**Work to be completed**. Word for word, copy out every line of the records, omitting each picture.
-=-=-
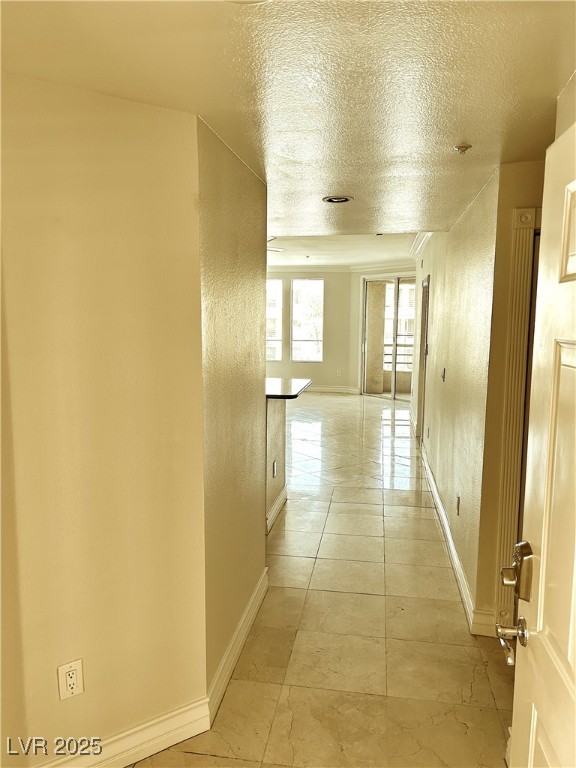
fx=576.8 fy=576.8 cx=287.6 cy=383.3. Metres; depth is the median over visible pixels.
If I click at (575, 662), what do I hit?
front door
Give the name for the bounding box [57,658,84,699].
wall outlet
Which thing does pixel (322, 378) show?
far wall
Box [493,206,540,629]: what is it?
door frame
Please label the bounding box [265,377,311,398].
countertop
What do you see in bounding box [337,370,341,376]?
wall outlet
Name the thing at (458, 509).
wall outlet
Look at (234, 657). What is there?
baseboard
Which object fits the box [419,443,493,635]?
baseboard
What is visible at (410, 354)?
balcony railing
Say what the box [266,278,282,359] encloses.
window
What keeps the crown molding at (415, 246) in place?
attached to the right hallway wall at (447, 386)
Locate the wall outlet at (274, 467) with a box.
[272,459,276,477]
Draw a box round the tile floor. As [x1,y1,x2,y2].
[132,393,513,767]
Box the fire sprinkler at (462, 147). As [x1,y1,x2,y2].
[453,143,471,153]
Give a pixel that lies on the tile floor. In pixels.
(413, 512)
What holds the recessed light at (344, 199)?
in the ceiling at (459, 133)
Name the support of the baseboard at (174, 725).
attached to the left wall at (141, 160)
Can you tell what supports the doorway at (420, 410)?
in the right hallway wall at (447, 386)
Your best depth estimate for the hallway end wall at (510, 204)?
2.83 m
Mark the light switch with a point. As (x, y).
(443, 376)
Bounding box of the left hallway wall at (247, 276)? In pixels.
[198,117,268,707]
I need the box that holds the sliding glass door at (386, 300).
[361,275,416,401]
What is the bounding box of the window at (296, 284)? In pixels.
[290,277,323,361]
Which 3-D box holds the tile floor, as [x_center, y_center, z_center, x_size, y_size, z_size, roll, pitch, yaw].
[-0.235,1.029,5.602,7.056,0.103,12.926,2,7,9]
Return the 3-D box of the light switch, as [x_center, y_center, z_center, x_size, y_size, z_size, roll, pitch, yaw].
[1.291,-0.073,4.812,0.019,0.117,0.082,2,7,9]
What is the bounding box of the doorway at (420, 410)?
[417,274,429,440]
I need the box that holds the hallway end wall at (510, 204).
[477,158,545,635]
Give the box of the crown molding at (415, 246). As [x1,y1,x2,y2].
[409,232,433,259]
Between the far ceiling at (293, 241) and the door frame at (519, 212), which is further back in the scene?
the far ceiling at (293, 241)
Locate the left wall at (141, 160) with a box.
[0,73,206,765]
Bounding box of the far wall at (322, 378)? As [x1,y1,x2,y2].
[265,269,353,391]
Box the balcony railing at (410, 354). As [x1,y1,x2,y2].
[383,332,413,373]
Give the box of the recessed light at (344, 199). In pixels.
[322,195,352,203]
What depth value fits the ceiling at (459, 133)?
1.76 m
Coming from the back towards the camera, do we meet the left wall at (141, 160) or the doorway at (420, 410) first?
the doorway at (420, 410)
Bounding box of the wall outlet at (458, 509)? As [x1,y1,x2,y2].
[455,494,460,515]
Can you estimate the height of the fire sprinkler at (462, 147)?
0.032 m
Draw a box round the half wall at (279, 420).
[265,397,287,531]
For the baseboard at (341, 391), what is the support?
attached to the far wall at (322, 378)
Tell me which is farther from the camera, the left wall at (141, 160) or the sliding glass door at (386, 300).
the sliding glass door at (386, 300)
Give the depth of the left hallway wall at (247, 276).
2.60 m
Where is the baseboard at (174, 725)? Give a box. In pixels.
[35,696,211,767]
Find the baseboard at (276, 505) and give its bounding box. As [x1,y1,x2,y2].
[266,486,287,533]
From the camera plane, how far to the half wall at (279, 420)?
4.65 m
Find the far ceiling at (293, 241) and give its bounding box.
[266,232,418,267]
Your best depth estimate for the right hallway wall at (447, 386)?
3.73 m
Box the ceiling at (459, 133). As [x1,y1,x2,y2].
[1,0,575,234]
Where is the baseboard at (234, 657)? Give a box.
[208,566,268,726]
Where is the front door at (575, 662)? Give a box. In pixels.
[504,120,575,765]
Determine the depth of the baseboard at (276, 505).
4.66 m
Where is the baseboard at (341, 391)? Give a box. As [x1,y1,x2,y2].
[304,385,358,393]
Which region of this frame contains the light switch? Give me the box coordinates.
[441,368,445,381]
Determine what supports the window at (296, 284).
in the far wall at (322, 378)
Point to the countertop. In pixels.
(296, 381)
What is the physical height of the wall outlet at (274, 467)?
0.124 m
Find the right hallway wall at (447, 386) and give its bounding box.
-=-=-
**Task response**.
fx=576.8 fy=576.8 cx=287.6 cy=383.3. Metres; depth is the median over visible pixels.
If I click at (575, 662), what do I hit?
front door
Give the name for the bounding box [57,658,84,699].
wall outlet
Which thing does pixel (322, 378) show?
far wall
Box [493,206,540,629]: what is it?
door frame
Please label the bounding box [265,377,311,398].
countertop
What do you see in bounding box [337,370,341,376]?
wall outlet
Name the thing at (458, 509).
wall outlet
Look at (234, 657). What is there?
baseboard
Which object fits the box [419,443,493,635]?
baseboard
What is visible at (410, 354)?
balcony railing
Say what the box [266,278,282,359] encloses.
window
What keeps the crown molding at (415, 246) in place?
attached to the right hallway wall at (447, 386)
Locate the wall outlet at (274, 467) with a box.
[272,459,276,477]
Draw a box round the tile floor. As [x1,y1,x2,y2].
[132,393,513,767]
Box the fire sprinkler at (462, 147). As [x1,y1,x2,y2].
[453,143,471,153]
Give a pixel that lies on the tile floor. In pixels.
(413, 512)
What holds the recessed light at (344, 199)?
in the ceiling at (459, 133)
Name the support of the baseboard at (174, 725).
attached to the left wall at (141, 160)
Can you tell what supports the doorway at (420, 410)?
in the right hallway wall at (447, 386)
Your best depth estimate for the hallway end wall at (510, 204)?
2.83 m
Mark the light switch with a point. As (x, y).
(443, 376)
Bounding box of the left hallway wall at (247, 276)? In pixels.
[198,117,268,707]
I need the box that holds the sliding glass door at (386, 300).
[361,275,416,401]
What is the bounding box of the window at (296, 284)? In pixels.
[290,277,323,361]
Which 3-D box holds the tile floor, as [x_center, y_center, z_center, x_size, y_size, z_size, roll, pitch, yaw].
[-0.235,1.029,5.602,7.056,0.103,12.926,2,7,9]
Return the 3-D box of the light switch, as [x_center, y_center, z_center, x_size, y_size, z_size, roll, pitch, yaw].
[1.291,-0.073,4.812,0.019,0.117,0.082,2,7,9]
What is the bounding box of the doorway at (420, 410)?
[417,274,429,440]
I need the box that holds the hallway end wall at (510, 204).
[477,158,545,635]
Give the box of the crown molding at (415, 246). As [x1,y1,x2,y2].
[409,232,433,259]
Between the far ceiling at (293, 241) and the door frame at (519, 212), which is further back in the scene?
the far ceiling at (293, 241)
Locate the left wall at (141, 160) with a box.
[0,73,206,765]
Bounding box of the far wall at (322, 378)? As [x1,y1,x2,y2].
[265,269,353,391]
Box the balcony railing at (410, 354). As [x1,y1,x2,y2].
[383,332,413,373]
Give the box of the recessed light at (344, 199). In pixels.
[322,195,352,203]
What depth value fits the ceiling at (459, 133)?
1.76 m
Coming from the back towards the camera, do we meet the left wall at (141, 160) or the doorway at (420, 410) first?
the doorway at (420, 410)
Bounding box of the wall outlet at (458, 509)? As [x1,y1,x2,y2].
[455,494,460,515]
Can you estimate the height of the fire sprinkler at (462, 147)?
0.032 m
Draw a box round the half wall at (279, 420).
[265,397,287,531]
For the baseboard at (341, 391), what is the support?
attached to the far wall at (322, 378)
Tell me which is farther from the camera, the left wall at (141, 160) or the sliding glass door at (386, 300).
the sliding glass door at (386, 300)
Give the depth of the left hallway wall at (247, 276).
2.60 m
Where is the baseboard at (174, 725)? Give a box. In pixels.
[35,696,211,767]
Find the baseboard at (276, 505) and give its bounding box. As [x1,y1,x2,y2].
[266,486,287,533]
From the camera plane, how far to the half wall at (279, 420)?
4.65 m
Find the far ceiling at (293, 241) and give its bounding box.
[266,232,418,267]
Your best depth estimate for the right hallway wall at (447, 386)?
3.73 m
Box the ceiling at (459, 133). As [x1,y1,x2,y2].
[1,0,575,234]
Where is the baseboard at (234, 657)? Give a box.
[208,566,268,726]
Where is the front door at (575, 662)? Give a box. In pixels.
[504,120,575,765]
Determine the depth of the baseboard at (276, 505).
4.66 m
Where is the baseboard at (341, 391)? Give a box. As [x1,y1,x2,y2].
[304,385,358,393]
Which region of this frame contains the light switch? Give me the box coordinates.
[441,368,445,381]
Determine what supports the window at (296, 284).
in the far wall at (322, 378)
Point to the countertop. In pixels.
(296, 381)
What is the physical height of the wall outlet at (274, 467)?
0.124 m
Find the right hallway wall at (447, 386) and give its bounding box.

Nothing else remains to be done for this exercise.